San Domenico e Santa Caterina, pannello dipinto, 14mo secolo Università di Cambridge, Facoltà d’Inglese http://www.english.cam.ac.uk/medieval/zoom.php?id=137 |
Ella si era arrestata: investito e trasfigurato da quel raggio di sole, davanti a lei era fermo un giovane domenicano. Bianca non l’aveva riconosciuto finché i suoi occhi scuri non avevano incontrato quelli chiari, gelidi, del frate, ed una subitanea trafittura aveva attraversato il suo cuore. Poi, quel dolore acuto s’era fatto greve, ed era sprofondato in lei come un sasso nelle acque ferme di uno stagno.
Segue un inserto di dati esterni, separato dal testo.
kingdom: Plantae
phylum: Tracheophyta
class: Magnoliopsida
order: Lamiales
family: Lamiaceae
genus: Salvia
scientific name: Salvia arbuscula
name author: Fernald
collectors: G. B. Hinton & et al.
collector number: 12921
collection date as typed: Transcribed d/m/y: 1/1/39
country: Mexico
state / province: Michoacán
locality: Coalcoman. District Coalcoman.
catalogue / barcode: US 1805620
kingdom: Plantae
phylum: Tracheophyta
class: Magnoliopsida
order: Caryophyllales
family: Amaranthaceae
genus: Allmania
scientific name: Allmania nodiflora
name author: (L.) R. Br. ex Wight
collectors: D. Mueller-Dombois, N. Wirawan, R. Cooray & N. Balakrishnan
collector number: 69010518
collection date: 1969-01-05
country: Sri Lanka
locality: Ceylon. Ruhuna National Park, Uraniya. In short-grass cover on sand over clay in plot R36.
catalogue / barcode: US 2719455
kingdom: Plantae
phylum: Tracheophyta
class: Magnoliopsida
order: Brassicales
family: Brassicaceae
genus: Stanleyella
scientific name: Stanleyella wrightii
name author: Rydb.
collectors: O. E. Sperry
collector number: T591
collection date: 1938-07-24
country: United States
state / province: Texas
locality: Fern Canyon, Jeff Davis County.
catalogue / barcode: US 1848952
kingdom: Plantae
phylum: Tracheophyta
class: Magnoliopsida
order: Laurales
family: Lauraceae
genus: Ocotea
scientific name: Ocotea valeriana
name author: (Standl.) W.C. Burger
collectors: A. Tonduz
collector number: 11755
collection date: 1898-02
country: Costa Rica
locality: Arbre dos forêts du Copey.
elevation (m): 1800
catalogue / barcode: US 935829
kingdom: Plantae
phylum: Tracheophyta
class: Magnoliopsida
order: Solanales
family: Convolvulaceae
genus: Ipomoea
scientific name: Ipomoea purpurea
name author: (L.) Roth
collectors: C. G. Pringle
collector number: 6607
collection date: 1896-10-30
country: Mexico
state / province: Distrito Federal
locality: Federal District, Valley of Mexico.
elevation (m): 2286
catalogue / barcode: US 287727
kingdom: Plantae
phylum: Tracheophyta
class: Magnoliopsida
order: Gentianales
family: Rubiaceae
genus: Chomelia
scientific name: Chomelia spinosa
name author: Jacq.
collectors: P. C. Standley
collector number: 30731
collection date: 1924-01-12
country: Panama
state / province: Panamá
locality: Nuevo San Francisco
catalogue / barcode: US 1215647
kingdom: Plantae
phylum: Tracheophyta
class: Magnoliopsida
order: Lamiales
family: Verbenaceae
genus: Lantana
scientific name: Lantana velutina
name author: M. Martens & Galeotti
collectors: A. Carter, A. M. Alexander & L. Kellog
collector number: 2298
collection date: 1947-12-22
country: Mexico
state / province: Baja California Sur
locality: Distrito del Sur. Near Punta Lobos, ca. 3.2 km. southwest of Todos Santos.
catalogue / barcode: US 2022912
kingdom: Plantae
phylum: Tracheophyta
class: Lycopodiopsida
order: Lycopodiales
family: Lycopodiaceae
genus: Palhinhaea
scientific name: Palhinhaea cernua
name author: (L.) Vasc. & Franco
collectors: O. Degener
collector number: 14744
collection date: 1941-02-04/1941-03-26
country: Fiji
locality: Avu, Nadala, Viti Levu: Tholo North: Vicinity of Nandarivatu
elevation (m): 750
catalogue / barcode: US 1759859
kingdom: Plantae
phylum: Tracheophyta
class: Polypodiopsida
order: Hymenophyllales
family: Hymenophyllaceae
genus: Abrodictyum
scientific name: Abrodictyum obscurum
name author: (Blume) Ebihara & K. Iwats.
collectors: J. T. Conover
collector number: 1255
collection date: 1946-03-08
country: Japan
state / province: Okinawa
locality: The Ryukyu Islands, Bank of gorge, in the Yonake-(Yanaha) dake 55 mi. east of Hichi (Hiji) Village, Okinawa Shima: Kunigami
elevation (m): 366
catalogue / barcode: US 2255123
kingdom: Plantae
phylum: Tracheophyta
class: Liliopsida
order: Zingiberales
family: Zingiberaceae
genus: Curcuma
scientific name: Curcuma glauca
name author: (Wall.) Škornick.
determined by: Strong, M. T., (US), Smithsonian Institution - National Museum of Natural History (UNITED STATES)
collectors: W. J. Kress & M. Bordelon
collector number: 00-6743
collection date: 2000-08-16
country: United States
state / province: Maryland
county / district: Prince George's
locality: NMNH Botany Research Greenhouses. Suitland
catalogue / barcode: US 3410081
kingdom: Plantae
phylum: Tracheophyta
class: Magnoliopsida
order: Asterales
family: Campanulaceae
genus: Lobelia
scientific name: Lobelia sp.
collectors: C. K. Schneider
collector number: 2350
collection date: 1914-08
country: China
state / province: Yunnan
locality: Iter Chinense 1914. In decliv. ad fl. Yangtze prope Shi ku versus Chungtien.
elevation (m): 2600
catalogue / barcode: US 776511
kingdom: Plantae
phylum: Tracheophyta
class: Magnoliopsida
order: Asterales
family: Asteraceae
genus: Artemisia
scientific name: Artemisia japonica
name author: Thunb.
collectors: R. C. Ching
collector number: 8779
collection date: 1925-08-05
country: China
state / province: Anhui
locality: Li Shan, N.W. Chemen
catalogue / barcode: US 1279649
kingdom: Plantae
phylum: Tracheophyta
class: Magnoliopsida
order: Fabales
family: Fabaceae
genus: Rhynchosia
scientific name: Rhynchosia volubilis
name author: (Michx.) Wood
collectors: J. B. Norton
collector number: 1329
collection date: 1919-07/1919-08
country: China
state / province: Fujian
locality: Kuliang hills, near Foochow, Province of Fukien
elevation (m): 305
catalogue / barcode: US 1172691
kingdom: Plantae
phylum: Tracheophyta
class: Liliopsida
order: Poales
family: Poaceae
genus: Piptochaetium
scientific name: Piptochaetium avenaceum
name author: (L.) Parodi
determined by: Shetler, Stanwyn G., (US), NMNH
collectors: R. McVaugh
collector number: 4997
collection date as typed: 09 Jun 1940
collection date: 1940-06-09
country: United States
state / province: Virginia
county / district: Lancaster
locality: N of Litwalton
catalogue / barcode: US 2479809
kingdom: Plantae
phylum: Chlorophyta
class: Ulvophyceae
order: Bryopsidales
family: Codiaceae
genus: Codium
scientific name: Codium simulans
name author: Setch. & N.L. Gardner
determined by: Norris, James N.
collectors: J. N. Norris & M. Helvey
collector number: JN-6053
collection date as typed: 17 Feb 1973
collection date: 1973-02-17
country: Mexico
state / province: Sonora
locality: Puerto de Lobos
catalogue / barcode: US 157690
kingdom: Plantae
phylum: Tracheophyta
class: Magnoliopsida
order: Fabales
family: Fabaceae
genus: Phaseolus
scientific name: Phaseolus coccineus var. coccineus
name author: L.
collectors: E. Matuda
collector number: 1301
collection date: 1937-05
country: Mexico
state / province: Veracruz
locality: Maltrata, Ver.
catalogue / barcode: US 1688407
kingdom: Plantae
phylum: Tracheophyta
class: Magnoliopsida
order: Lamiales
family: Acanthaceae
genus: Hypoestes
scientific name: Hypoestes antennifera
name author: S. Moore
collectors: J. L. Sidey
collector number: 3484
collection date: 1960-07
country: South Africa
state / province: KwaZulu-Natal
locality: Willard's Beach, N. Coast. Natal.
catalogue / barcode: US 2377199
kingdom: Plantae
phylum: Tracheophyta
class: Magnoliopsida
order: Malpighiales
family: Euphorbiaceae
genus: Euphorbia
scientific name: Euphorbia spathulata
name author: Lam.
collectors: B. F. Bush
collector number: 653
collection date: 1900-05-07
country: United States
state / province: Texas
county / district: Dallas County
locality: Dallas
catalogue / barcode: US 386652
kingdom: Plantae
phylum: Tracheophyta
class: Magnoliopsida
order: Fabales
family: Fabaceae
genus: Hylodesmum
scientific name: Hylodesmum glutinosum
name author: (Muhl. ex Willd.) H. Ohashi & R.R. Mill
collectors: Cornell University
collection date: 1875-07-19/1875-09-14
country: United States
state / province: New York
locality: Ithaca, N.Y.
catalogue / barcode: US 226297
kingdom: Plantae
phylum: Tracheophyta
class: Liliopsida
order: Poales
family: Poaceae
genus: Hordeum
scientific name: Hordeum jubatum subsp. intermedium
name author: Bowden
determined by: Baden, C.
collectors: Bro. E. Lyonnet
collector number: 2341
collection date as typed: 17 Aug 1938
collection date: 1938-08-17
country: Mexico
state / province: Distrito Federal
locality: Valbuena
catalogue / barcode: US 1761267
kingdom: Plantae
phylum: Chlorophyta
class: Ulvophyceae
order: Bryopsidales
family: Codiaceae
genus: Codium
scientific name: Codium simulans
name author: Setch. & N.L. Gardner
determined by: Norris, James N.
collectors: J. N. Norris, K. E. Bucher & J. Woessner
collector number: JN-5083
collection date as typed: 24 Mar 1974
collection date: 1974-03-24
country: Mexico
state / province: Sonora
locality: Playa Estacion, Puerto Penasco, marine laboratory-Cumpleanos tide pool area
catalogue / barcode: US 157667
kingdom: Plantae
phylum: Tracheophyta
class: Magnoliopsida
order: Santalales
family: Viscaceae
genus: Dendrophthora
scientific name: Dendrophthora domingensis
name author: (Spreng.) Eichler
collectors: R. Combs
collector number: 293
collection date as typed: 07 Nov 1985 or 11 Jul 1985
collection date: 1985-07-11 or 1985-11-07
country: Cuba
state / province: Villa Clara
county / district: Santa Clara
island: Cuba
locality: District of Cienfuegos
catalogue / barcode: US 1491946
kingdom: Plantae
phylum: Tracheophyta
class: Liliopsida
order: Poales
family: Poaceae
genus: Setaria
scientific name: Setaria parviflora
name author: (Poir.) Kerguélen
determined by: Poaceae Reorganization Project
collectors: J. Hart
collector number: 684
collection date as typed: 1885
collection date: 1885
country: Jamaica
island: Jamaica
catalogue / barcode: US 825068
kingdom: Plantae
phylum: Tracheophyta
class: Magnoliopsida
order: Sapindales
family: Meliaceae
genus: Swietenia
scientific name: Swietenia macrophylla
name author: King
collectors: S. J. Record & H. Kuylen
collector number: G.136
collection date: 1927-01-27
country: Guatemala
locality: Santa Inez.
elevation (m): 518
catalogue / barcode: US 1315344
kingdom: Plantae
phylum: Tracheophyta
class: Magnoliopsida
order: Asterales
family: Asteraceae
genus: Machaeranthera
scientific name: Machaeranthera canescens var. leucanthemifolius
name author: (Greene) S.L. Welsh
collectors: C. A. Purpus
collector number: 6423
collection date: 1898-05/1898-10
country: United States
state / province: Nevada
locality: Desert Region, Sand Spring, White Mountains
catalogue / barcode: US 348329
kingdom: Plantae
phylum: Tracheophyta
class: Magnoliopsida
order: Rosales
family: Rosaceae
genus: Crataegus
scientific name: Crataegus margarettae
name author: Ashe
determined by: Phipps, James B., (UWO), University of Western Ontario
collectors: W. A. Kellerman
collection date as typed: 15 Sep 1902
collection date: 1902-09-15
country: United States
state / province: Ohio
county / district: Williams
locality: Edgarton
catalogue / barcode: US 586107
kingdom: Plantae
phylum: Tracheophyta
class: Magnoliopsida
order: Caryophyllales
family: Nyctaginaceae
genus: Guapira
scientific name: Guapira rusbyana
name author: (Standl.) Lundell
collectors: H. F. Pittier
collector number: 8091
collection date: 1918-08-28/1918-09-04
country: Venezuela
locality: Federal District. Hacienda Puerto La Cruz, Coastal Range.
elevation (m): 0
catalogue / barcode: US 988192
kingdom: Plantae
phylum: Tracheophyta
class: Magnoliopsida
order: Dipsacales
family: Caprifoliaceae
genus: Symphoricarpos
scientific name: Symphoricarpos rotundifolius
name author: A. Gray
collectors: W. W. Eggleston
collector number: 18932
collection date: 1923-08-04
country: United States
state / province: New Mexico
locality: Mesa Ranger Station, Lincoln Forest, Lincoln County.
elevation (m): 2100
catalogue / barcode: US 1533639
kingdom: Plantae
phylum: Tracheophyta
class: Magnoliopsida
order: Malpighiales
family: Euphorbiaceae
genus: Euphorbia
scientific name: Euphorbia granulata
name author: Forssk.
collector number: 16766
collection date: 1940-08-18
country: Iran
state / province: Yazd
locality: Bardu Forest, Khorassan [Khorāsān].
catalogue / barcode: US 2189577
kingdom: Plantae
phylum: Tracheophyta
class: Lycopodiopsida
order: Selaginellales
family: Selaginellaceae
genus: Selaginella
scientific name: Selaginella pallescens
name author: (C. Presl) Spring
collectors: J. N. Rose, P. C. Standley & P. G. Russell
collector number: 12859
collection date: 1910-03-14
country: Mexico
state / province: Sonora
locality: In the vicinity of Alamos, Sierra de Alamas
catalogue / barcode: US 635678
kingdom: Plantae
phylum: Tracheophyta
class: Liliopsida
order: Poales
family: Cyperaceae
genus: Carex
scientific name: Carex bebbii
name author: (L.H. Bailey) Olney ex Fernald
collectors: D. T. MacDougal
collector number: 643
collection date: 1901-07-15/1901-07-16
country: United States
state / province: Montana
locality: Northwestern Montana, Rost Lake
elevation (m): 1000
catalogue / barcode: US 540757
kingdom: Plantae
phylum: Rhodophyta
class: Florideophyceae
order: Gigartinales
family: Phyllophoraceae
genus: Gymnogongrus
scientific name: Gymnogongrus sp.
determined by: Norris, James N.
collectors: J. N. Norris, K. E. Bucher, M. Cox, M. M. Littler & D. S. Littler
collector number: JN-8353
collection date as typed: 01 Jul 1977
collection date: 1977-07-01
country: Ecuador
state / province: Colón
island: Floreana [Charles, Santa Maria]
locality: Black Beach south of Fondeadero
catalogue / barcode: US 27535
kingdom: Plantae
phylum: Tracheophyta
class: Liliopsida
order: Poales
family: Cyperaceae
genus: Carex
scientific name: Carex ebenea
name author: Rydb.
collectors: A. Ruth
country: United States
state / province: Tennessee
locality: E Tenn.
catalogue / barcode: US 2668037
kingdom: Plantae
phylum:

Le acque d’un antico moto dell’anima erano salito e traboccate, e s’erano frante contro la figura immobile del frate, scisse dalle tinte opposte del saio e dello scapolare.
Il domenicano aveva distolto per primo lo sguardo e, senza proferir parola, aveva ripreso il suo incedere lungo le cappelle, apparendo e sparendo fra i raggi incrociati di luce, figura accecante quando il bianco del suo saio entrava nella danza del pulviscolo dorato, oscura quando il nero dello scapolare s’accompagnava all’ombra. Il rumore dei suoi passi s’era perso in lontananza, dissolto nello svaporare d’un silenzio assoluto.
Bianca ora è sola, col fanciullo addormentato, ad ascoltare la brezza nascere e morire fra gli alberi del giardino, mentre la sua anima, contro un cielo incendiato, percorre vertiginosamente nove anni di silenzio.